The authors assessed 73 lawsuits across 14 jurisdictions, and found that current evidence submitted “lags significantly behind the state-of-the-art in climate science, impeding claims that greenhouse-gas emissions have caused the impacts suffered by plaintiffs”.
READ MORE: Does the law follow the science when it comes to the climate?
So far, approximately 1,500 climate related lawsuits have been brought around the world, the report says.
Rupert Stuart-Smith, lead author of the study, said: “In recent weeks, successful lawsuits in the Netherlands, Germany, and elsewhere have seen courts demand countries and companies dramatically strengthen their climate targets. The power of climate litigation is increasingly clear”.
In May, a Dutch court ruled that energy giant Shell must cut emissions by 45% by 2030, a decision which campaigners said would have major ramifications internationally.
However, this report shows that many climate-related lawsuits do not end in success.
“If litigation seeking compensation for losses suffered due to climate change is to have the best chance of success, lawyers must make more effective use of scientific evidence”, said Stuart-Smith. He added that climate science can answer questions raised by the courts in past cases and “overcome hurdles to the success of these lawsuits”.

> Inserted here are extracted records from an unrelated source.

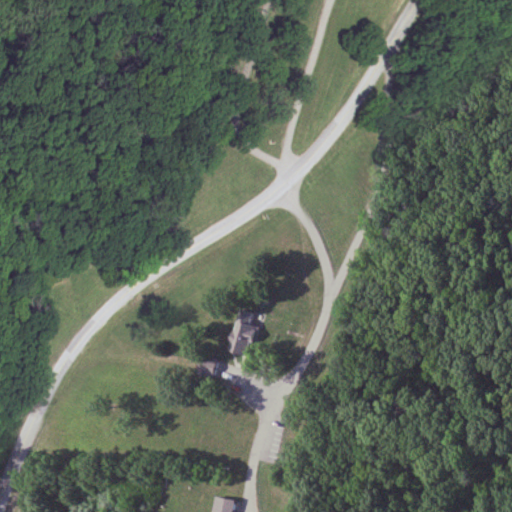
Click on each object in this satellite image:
road: (236, 94)
road: (142, 132)
road: (197, 245)
road: (221, 251)
park: (256, 256)
road: (319, 257)
building: (247, 333)
building: (224, 505)
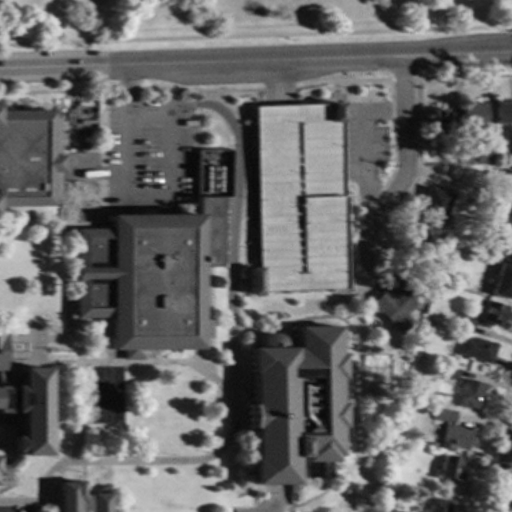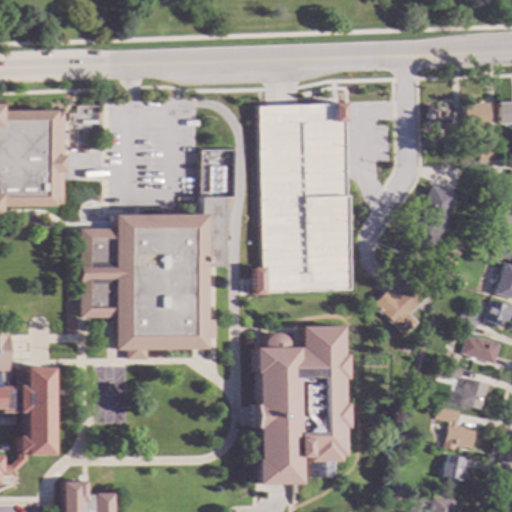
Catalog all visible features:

The report, Filling the evidentiary gap in climate litigation, published in Nature Climate Change, says it is the first global study on the use and interpretation of climate-science evidence in lawsuits.
In particular it calls for the use of attribution science, which allows scientists to calculate how emissions have contributed to specific events like storms, droughts, heatwaves or floods.
A recent paper in Nature directly attributed human caused sea-level rise to the increased economic damages felt in the US east coast in the aftermath of Hurricane Sandy in 2012 - to the tune of $8.1 billion.
The authors of the Oxford University study are calling for this kind of scientific analysis to be combined with data on emissions, so that plaintiffs can potentially quantify the responsibility of individual fossil fuel companies for their losses.
Previous research cited by the report traced the rise in global atmospheric CO2, surface temperature, and sea level to major carbon producers, including ExxonMobil, Chevron, Shell and Saudi Aramco.
Professor Thom Wetzer, founding director of the Oxford Sustainable Law Programme, said that the group’s research provided reason for optimism but levelled a challenge at those bringing court cases against big polluters: “With rigorous use of scientific evidence, litigators have room to be more effective than they currently are. It is now up to litigators to translate state-of-the-art science into high-impact legal arguments”.